- _Task objective_
Please repeat each of the records that follow, exactly as written.

- _Dataset content_
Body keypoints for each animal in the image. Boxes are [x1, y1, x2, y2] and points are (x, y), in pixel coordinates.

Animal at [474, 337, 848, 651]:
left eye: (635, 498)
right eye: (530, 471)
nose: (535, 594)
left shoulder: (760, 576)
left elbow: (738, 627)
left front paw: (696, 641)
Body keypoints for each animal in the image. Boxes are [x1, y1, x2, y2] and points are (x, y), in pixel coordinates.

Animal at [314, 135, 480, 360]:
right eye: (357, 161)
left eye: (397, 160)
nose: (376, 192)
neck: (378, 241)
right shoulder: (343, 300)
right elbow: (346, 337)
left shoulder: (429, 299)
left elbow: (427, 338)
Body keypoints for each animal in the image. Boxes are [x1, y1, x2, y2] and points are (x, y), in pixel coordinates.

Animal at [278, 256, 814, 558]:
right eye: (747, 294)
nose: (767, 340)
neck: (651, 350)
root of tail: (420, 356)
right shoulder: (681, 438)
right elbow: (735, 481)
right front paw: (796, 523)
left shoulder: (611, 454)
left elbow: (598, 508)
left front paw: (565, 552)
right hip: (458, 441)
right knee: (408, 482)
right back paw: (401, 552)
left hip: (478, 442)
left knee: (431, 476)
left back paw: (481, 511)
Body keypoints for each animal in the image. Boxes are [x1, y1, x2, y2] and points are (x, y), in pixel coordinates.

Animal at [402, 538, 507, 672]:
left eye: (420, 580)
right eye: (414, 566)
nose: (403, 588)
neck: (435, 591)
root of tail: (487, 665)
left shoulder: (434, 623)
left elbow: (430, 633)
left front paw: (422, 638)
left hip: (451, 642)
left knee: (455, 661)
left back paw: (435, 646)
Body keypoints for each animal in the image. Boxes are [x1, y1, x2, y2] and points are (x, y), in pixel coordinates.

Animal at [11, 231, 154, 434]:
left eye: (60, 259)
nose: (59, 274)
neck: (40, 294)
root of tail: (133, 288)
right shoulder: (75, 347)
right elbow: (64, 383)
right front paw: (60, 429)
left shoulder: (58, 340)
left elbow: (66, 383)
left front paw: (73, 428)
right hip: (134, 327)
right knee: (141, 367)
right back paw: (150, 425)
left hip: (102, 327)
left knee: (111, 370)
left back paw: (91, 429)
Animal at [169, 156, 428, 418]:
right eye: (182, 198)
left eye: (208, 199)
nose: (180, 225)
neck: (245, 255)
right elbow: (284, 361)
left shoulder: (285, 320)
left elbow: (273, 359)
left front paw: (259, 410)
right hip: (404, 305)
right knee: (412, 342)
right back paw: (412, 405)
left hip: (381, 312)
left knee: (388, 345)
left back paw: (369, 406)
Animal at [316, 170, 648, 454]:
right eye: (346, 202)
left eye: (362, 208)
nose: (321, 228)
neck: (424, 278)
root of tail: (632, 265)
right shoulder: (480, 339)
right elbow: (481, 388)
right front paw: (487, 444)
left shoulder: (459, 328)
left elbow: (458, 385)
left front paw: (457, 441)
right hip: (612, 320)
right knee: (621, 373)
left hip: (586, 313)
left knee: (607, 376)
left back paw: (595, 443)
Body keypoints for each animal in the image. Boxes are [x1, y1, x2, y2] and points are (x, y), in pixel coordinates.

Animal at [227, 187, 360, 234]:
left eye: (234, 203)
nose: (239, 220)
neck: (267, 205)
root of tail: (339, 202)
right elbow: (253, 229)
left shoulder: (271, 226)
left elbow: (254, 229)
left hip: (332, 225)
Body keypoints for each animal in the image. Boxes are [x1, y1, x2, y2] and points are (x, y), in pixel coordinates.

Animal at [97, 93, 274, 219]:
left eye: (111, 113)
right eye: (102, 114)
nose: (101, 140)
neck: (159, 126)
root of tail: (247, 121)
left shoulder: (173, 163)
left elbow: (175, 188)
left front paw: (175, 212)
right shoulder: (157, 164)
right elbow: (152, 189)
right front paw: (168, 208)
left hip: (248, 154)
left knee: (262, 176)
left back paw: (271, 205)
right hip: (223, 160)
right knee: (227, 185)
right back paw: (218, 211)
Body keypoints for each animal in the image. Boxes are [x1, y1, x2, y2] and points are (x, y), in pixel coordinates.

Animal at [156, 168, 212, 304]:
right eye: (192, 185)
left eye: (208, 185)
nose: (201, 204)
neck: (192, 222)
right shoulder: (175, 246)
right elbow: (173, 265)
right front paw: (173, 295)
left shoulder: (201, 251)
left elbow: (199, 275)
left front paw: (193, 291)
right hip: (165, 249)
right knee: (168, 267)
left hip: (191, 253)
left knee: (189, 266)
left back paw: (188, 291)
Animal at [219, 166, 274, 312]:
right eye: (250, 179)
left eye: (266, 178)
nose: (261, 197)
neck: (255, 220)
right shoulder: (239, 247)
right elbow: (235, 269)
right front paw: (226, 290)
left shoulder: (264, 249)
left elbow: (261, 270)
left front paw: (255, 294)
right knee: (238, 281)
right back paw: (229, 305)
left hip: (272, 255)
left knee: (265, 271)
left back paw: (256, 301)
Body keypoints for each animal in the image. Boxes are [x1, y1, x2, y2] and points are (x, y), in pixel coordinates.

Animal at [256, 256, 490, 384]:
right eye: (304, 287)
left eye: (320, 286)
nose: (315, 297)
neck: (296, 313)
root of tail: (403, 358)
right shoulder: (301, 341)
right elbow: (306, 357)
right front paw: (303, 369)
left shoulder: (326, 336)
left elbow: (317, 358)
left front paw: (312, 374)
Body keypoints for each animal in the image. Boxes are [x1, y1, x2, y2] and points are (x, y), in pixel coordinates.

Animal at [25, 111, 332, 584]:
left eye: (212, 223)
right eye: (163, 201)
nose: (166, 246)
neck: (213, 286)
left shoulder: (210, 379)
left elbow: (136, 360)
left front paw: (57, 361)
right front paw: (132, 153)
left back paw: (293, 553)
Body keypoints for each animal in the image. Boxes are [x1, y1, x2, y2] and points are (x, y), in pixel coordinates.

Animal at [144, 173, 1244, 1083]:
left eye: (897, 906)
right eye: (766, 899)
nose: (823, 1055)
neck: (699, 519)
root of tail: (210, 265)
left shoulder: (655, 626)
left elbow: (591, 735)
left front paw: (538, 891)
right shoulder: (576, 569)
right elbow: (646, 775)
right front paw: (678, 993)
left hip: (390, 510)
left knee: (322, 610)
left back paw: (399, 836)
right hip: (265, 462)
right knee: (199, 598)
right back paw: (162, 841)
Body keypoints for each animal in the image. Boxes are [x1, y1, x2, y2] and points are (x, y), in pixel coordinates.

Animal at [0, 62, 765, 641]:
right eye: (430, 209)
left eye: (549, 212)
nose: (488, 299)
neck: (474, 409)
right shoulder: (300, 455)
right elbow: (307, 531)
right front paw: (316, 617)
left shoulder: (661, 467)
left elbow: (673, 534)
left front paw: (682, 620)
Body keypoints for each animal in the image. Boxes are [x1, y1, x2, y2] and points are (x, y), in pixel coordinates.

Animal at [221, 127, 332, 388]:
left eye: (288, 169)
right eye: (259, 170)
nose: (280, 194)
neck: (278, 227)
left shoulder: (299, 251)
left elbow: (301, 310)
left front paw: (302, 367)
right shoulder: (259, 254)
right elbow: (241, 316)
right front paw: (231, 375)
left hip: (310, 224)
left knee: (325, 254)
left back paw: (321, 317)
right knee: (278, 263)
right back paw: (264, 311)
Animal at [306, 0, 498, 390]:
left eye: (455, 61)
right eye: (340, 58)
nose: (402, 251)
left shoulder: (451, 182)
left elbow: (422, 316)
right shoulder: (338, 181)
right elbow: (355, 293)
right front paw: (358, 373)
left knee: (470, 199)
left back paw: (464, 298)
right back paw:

- _Answer for the task_
Body keypoints for each animal in the image. Boxes are [x1, y1, x2, y2] and points are (x, y), in pixel coordinates.

Animal at [474, 337, 848, 651]:
left eye: (635, 498)
right eye: (530, 471)
nose: (535, 594)
left shoulder: (760, 576)
left elbow: (738, 627)
left front paw: (696, 641)
Body keypoints for each animal in the image. Boxes are [x1, y1, x2, y2] and points are (x, y), in pixel coordinates.

Animal at [314, 135, 480, 360]:
right eye: (357, 161)
left eye: (397, 160)
nose: (376, 192)
neck: (378, 241)
right shoulder: (343, 300)
right elbow: (346, 337)
left shoulder: (429, 299)
left elbow: (427, 338)
Body keypoints for each animal in the image. Boxes are [x1, y1, x2, y2] and points are (x, y), in pixel coordinates.

Animal at [278, 256, 814, 558]:
right eye: (747, 294)
nose: (767, 340)
neck: (651, 350)
root of tail: (420, 356)
right shoulder: (681, 438)
right elbow: (735, 481)
right front paw: (796, 523)
left shoulder: (611, 454)
left elbow: (598, 508)
left front paw: (565, 552)
right hip: (458, 441)
right knee: (408, 482)
right back paw: (401, 552)
left hip: (478, 442)
left knee: (431, 476)
left back paw: (481, 511)
Body keypoints for each animal in the image. Boxes are [x1, y1, x2, y2] and points are (x, y), in pixel coordinates.

Animal at [402, 538, 507, 672]:
left eye: (420, 580)
right eye: (414, 566)
nose: (403, 588)
neck: (435, 591)
root of tail: (487, 665)
left shoulder: (434, 623)
left elbow: (430, 633)
left front paw: (422, 638)
left hip: (451, 642)
left knee: (455, 661)
left back paw: (435, 646)
Body keypoints for each animal in the image. Boxes are [x1, y1, x2, y2] and points are (x, y), in pixel coordinates.

Animal at [11, 231, 154, 434]:
left eye: (60, 259)
nose: (59, 274)
neck: (40, 294)
root of tail: (133, 288)
right shoulder: (75, 347)
right elbow: (64, 383)
right front paw: (60, 429)
left shoulder: (58, 340)
left elbow: (66, 383)
left front paw: (73, 428)
right hip: (134, 327)
right knee: (141, 367)
right back paw: (150, 425)
left hip: (102, 327)
left knee: (111, 370)
left back paw: (91, 429)
Animal at [169, 156, 428, 418]:
right eye: (182, 198)
left eye: (208, 199)
nose: (180, 225)
neck: (245, 255)
right elbow: (284, 361)
left shoulder: (285, 320)
left elbow: (273, 359)
left front paw: (259, 410)
right hip: (404, 305)
right knee: (412, 342)
right back paw: (412, 405)
left hip: (381, 312)
left knee: (388, 345)
left back paw: (369, 406)
Animal at [316, 170, 648, 454]:
right eye: (346, 202)
left eye: (362, 208)
nose: (321, 228)
neck: (424, 278)
root of tail: (632, 265)
right shoulder: (480, 339)
right elbow: (481, 388)
right front paw: (487, 444)
left shoulder: (459, 328)
left elbow: (458, 385)
left front paw: (457, 441)
right hip: (612, 320)
right knee: (621, 373)
left hip: (586, 313)
left knee: (607, 376)
left back paw: (595, 443)
Body keypoints for each animal in the image. Boxes are [x1, y1, x2, y2] and points are (x, y), in pixel coordinates.

Animal at [227, 187, 360, 234]:
left eye: (234, 203)
nose: (239, 220)
neck: (267, 205)
root of tail: (339, 202)
right elbow: (253, 229)
left shoulder: (271, 226)
left elbow: (254, 229)
left hip: (332, 225)
Body keypoints for each animal in the image. Boxes are [x1, y1, x2, y2] and points are (x, y), in pixel coordinates.

Animal at [97, 93, 274, 219]:
left eye: (111, 113)
right eye: (102, 114)
nose: (101, 140)
neck: (159, 126)
root of tail: (247, 121)
left shoulder: (173, 163)
left elbow: (175, 188)
left front paw: (175, 212)
right shoulder: (157, 164)
right elbow: (152, 189)
right front paw: (168, 208)
left hip: (248, 154)
left knee: (262, 176)
left back paw: (271, 205)
right hip: (223, 160)
right knee: (227, 185)
right back paw: (218, 211)
Body keypoints for each animal in the image. Boxes are [x1, y1, x2, y2] and points are (x, y), in pixel coordinates.

Animal at [156, 168, 212, 304]:
right eye: (192, 185)
left eye: (208, 185)
nose: (201, 204)
neck: (192, 222)
right shoulder: (175, 246)
right elbow: (173, 265)
right front paw: (173, 295)
left shoulder: (201, 251)
left elbow: (199, 275)
left front paw: (193, 291)
right hip: (165, 249)
right knee: (168, 267)
left hip: (191, 253)
left knee: (189, 266)
left back paw: (188, 291)
Animal at [219, 166, 274, 312]:
right eye: (250, 179)
left eye: (266, 178)
nose: (261, 197)
neck: (255, 220)
right shoulder: (239, 247)
right elbow: (235, 269)
right front paw: (226, 290)
left shoulder: (264, 249)
left elbow: (261, 270)
left front paw: (255, 294)
right knee: (238, 281)
right back paw: (229, 305)
left hip: (272, 255)
left knee: (265, 271)
left back paw: (256, 301)
Body keypoints for each animal in the image. Boxes are [x1, y1, x2, y2] and points are (x, y), in pixel coordinates.

Animal at [256, 256, 490, 384]:
right eye: (304, 287)
left eye: (320, 286)
nose: (315, 297)
neck: (296, 313)
root of tail: (403, 358)
right shoulder: (301, 341)
right elbow: (306, 357)
right front paw: (303, 369)
left shoulder: (326, 336)
left elbow: (317, 358)
left front paw: (312, 374)
Body keypoints for each animal in the image. Boxes are [x1, y1, x2, y2] and points are (x, y), in pixel coordinates.

Animal at [25, 111, 332, 584]:
left eye: (212, 223)
right eye: (163, 201)
nose: (166, 246)
neck: (213, 286)
left shoulder: (210, 379)
left elbow: (136, 360)
left front paw: (57, 361)
right front paw: (132, 153)
left back paw: (293, 553)
Body keypoints for each animal in the image. Boxes are [x1, y1, x2, y2] and points are (x, y), in pixel coordinates.

Animal at [144, 173, 1244, 1083]:
left eye: (897, 906)
right eye: (766, 899)
nose: (823, 1055)
neck: (699, 519)
root of tail: (210, 265)
left shoulder: (655, 626)
left elbow: (591, 735)
left front paw: (538, 891)
right shoulder: (576, 569)
right elbow: (646, 775)
right front paw: (678, 993)
left hip: (390, 510)
left knee: (322, 610)
left back paw: (399, 836)
right hip: (265, 462)
right knee: (199, 598)
right back paw: (162, 841)
Body keypoints for each animal in the image. Boxes are [x1, y1, x2, y2] and points are (x, y), in pixel coordinates.

Animal at [0, 62, 765, 641]:
right eye: (430, 209)
left eye: (549, 212)
nose: (488, 299)
neck: (474, 409)
right shoulder: (300, 455)
right elbow: (307, 531)
right front paw: (316, 617)
left shoulder: (661, 467)
left elbow: (673, 534)
left front paw: (682, 620)
Body keypoints for each animal in the image. Boxes are [x1, y1, x2, y2] and points are (x, y), in pixel coordinates.

Animal at [221, 127, 332, 388]:
left eye: (288, 169)
right eye: (259, 170)
nose: (280, 194)
neck: (278, 227)
left shoulder: (299, 251)
left elbow: (301, 310)
left front paw: (302, 367)
right shoulder: (259, 254)
right elbow: (241, 316)
right front paw: (231, 375)
left hip: (310, 224)
left knee: (325, 254)
left back paw: (321, 317)
right knee: (278, 263)
right back paw: (264, 311)
Animal at [306, 0, 498, 390]:
left eye: (455, 61)
right eye: (340, 58)
nose: (402, 251)
left shoulder: (451, 182)
left elbow: (422, 316)
right shoulder: (338, 181)
right elbow: (355, 293)
right front paw: (358, 373)
left knee: (470, 199)
left back paw: (464, 298)
right back paw:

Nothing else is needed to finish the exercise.